Bersepeda 15.000 Km, Relawan PMI Kampanyekan Konservasi Alam

23 Maret 2018 20:20 WIB Kusnul Isti Qomah Sleman Share :

Perjalanan itu membawa konsep Relawan Mengajar

Harianjogja.com, SLEMAN-Seorang relawan Palang Merah Indonesia (PMI) Muhammad Maahir Abdulloh melakukan single touring bertajuk Ekspedisi Penjelajahan Nusantara dengan bersepeda melintasi 34 provinsi. Ia juga akan melakukan pendakian tujuh puncak gunung tertinggi di Indonesia.

Maahir mengungkapkan, diperkirakan ia akan menempuh jarak lebih dari 15.000 km dalam waktu 700 hari (dua tahun) untuk menyelesaikan perjalanan ini. "Perjalanan saya ini berawal dari Jakarta pada 11 Maret 2018 dan direncanakan finis di Jakarta pada 11 Maret 2020," ujar dia dalam rilis yang diterima Harianjogja.com, Jumat (23/2/2018).

Ia tiba di DIY pada 18 Maret 2018 dan dijemput oleh komunitas sepeda federal DIY. "Selama di DIY saya sudah bersilaturahmi ke PMI kota/kabupaten, PMI DIY, Kwarda. Selain itu juga mengikuti berbagai kegiatan bersama Taman Bacaan Mata Aksara Kaliurang,” kata Maahir.

Sebelumnya, Maahir sudah melakukan ekspedisi bersepeda dari Jakarta menuju DIY dan pendakian tujuh gunung di wilayah Jawa Tengah. Kala itu ia menempuh jarak sekira 974 km selama 32 hari. Kemudian, ia bersepeda dari Jakarta menuju Bali dan pendakian 14 gunung di pulau Jawa dan Bali dengan jarak tempuh sekira 2.200 km selama 56 hari.

Berbekal pengalaman tersebut, Relawan PMI Jakarta Selatan itu melakukan Ekspedisi Penjelajahan Nusantara. “Saya berencana mendaki Puncak Indraparu, Sumatra; Puncak Rinjani, Nusa Tenggara Barat; Puncak Mahameru, Jawa; Puncak Rantemario, Sulawesi; Puncak Binaiya, Maluku; dan Puncak Bukit Raya, Kalimantan," kata dia.

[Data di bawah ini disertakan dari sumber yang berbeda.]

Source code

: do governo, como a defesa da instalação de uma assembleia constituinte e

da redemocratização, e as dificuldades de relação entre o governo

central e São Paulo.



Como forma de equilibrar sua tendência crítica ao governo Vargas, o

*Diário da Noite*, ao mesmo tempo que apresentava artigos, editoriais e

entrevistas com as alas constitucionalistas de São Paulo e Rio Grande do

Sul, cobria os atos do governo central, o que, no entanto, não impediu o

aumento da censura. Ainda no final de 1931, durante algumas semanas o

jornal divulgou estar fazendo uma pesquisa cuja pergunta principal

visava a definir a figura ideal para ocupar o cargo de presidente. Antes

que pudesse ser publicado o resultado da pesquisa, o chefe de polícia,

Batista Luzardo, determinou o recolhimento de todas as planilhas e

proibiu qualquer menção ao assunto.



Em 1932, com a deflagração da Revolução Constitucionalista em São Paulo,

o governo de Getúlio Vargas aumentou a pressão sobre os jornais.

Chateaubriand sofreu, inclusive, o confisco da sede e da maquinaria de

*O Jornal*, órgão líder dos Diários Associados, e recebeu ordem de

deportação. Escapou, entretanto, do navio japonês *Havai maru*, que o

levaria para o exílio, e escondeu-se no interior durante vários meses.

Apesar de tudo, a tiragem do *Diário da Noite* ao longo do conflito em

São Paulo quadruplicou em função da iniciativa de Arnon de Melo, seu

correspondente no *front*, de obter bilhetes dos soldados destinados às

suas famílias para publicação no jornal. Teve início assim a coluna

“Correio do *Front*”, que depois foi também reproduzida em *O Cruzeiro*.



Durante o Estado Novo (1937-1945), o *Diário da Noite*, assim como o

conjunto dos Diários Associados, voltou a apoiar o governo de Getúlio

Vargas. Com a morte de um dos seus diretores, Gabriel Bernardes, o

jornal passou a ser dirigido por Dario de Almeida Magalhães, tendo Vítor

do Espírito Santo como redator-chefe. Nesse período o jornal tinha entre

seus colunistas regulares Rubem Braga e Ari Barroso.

Perjalanan itu membawa konsep Relawan Mengajar. Ia mengampanyekan konservasi alam, hidup sehat, dan mengurangi polusi udara dengan bersepeda. Ia memecahkan rekor dengan bersepeda menuju tujuh puncak gunung tertinggi Indonesia, membantu tenaga pendidik sekolah di pelosok desa, mengunjungi taman bacaan dis etiap provinsi untuk berbagi cerita.

Ia juga memberikan bantuan hasil donasi dari masyarakat untuk pendidikan di pelosok desa, mengunjungi Markas PMI provinsi, PMI kabupaten/kota, kwarda/kwarcab gerakan pramuka, serta chapter-chapter MTB Federal Indonesia untuk menjalin silaturahmi. Relawan PMI yang hobi berpetualang, bersepeda dan mendaki itu juga akan membantu mengajar di 10 sekolah desa terpencil yang dilewati dengan durasi 30 hari di setiap desa.

“Ekspedisi ini bukan hanya tentang petualangan, melainkan juga tentang pendidikan dan tentang pengabdian. Tujuan akhir dari semua ini adalah mahakarya, yang akan saya tuliskan dalam sebuah buku. Sebagai bentuk otentik yang dapat dirasakan oleh banyak kalangan petualang, khususnya di kalangan PMI, gerakan pramuka, komunitas sepeda federal, dan kalangan umum lainnya," papar Maahir.

Kamis (22/3/2018), Maahir melanjutkan perjalanan ke Magelang dari Markas PMI DIY dan dilepas secara langsung oleh Pengurus PMI DIY. “Secara estafet akan disertai bersepeda sampai dengan Markas PMI Kabupaten Sleman dan selanjutnya sampai dengan perbatasan Jawa Tengah. Ini adalah bentuk dukungan dan apresiasi dari kami di DIY," tutur Suryanto, Sekretaris PMI DIY.

Sementara itu, Sigit Alifianto, Ketua Bidang Organisasi PMI DIY berharap semangat Mahiir bisa menjadi inspirasi untuk relawan-relawan PMI di DIY. "Mengabdi untuk kemanusiaan dan pendidikan," kata dia.